何とか踏み止まったアルターにもう一撃、とディツェンバーは踏み込んだ。


「プライドを捨てただの魔物に成り果てるか、ディツェンバー!!」


「何とでも言え! お前を殺す為なら僕は……僕自身を殺してでもお前を殺してやる!!」


繰り出された拳を避けるアルター。ディツェンバーの攻撃によりアルターがそれまで立っていた地面は抉れてしまっていた。


ヴェルメ族の力を解放し、更に残っている魔力を手足に集中させ威力を上げる。少しでも当たってしまえば、致命傷は免れないだろう。

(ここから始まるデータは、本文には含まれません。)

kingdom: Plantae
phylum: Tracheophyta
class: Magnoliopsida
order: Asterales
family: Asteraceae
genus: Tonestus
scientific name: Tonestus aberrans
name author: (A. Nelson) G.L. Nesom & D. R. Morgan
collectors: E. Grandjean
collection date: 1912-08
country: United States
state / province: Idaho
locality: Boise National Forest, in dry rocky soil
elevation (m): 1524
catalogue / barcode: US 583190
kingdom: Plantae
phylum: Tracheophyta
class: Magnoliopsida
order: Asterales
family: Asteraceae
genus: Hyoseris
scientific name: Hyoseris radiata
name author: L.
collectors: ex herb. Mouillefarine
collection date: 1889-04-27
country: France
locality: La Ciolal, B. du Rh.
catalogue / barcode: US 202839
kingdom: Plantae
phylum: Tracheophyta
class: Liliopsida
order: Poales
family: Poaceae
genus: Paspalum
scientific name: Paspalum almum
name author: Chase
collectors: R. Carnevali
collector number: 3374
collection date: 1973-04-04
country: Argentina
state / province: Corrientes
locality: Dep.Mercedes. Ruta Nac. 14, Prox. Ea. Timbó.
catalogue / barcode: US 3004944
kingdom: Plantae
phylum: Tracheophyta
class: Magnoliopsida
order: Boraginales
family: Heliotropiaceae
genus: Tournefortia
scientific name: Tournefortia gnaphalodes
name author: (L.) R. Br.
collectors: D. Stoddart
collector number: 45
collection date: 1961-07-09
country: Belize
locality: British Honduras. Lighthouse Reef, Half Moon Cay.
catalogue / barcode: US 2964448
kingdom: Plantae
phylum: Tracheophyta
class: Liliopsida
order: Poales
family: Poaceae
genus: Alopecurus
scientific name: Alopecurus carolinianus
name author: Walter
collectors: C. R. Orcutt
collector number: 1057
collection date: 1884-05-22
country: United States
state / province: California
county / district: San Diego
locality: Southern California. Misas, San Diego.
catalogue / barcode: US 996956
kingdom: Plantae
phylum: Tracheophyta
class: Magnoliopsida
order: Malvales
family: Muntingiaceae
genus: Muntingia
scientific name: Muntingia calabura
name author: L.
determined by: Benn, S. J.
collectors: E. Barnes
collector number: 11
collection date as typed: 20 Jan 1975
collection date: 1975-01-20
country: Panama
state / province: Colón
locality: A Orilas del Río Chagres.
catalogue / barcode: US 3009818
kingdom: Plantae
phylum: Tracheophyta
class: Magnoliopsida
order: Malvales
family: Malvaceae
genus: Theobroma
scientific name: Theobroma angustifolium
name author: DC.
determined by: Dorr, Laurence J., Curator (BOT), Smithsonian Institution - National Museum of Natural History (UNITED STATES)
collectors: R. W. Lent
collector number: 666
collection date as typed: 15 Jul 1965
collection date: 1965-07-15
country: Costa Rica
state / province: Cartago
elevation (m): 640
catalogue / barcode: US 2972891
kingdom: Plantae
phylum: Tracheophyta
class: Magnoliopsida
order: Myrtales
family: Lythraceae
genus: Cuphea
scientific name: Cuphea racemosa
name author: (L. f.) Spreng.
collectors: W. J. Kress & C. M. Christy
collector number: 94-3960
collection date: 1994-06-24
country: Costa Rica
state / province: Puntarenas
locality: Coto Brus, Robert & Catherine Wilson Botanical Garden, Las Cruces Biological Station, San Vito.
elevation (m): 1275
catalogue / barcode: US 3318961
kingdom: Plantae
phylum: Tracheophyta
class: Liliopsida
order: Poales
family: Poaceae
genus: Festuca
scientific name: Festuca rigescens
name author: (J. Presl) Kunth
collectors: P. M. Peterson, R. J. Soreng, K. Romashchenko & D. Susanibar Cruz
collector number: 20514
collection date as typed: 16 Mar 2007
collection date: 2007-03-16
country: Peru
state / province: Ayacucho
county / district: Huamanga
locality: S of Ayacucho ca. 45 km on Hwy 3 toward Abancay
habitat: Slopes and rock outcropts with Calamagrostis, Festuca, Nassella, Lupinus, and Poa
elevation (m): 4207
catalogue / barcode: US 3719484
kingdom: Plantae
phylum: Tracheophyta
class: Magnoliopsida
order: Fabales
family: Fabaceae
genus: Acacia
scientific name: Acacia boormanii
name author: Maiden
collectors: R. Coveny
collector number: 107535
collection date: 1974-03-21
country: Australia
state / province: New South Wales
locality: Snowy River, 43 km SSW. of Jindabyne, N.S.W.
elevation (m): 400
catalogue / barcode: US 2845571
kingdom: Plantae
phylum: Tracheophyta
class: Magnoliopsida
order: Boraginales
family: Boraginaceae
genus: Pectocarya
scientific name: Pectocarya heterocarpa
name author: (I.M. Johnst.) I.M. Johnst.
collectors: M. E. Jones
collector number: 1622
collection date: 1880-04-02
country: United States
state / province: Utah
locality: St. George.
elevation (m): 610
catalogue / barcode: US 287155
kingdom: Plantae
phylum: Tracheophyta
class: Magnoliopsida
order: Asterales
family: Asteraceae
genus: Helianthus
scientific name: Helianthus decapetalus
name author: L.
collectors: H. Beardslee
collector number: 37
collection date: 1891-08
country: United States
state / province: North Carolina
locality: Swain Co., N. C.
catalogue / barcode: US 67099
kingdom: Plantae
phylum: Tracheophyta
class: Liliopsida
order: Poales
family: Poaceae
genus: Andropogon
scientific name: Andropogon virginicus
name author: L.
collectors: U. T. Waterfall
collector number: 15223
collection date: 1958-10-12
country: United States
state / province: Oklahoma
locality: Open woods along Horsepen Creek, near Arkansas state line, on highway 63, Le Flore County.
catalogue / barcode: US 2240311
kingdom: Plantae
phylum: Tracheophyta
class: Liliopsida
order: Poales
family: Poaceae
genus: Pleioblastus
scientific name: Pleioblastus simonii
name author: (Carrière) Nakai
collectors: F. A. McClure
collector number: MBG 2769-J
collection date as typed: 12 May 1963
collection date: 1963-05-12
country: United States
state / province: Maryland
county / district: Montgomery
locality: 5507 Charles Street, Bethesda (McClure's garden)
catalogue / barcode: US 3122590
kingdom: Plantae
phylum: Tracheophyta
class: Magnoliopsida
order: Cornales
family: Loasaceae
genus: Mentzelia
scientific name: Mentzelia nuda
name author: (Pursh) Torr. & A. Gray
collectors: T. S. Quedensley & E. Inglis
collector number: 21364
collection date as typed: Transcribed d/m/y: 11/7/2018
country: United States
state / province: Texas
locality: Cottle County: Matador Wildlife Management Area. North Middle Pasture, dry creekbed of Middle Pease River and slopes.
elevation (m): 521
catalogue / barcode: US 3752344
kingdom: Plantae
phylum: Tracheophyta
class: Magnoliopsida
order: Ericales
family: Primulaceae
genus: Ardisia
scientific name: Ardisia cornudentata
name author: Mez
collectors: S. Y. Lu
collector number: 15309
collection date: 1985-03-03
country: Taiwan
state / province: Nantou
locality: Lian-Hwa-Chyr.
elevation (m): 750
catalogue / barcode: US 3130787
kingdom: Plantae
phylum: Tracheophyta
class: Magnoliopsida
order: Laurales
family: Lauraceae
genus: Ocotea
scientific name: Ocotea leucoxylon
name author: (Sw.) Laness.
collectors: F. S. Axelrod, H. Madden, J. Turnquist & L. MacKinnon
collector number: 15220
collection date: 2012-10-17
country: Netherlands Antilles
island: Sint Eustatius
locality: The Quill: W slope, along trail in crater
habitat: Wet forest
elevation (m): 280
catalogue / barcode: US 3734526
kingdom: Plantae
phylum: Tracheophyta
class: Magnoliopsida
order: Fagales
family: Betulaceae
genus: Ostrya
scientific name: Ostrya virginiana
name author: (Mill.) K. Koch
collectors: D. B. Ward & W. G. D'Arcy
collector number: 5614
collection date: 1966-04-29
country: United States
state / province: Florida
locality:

「ほざけ……貴様に負ける俺ではない!! 俺を殺す? やってみるがいい!!」


勢いよく剣を振るう。ディツェンバーはそれを躱すどころか自ら当たりに行くかのように加速した。


「ッ!?」


ザシュッ、と鋭い音を響かせて、ディツェンバーの肩口から下腹部にかけて朱線が刻まれる。そこから大量の血が吹き出すも、お構い無しにディツェンバーはアルターに掴みかかった。


ガッ、と鳩尾を蹴り上げ、頬を殴り付ける。その際骨が軋むような鈍い音がディツェンバーの耳に届いた。


「ぐ、うっ」


地面に倒れ込んだアルターの胸倉を掴み、上体を起こさせる。拳を握り締め身を引いた瞬間、アルターが魔弾を放った。


至近距離で稲妻を帯びた魔弾を浴びたディツェンバーは、一瞬、意識を失ってしまった。しかしすぐさま意識を取り戻し、痺れの残る身体を何とか操る。


身を引いたままの勢いを無駄にせず、そのまま頭突きをアルターにかましてやる。

双方頭に衝撃を受けながらも、互いを殺すという意志が勝っていた。


アルターも勢いに身を任せてディツェンバーに掴み掛かる。その瞬間を、彼女は逃さなかった。


「──ッ!!」


ディツェンバーとアルターを取り囲むように、魔石が降り注ぐ。きらり、と光を反射させながらそれは地面に落ちる前に発動する。


──ドォンッ!!


と、ディツェンバーとアルターを取り囲んでいた魔石が一つ残らず、爆ぜた。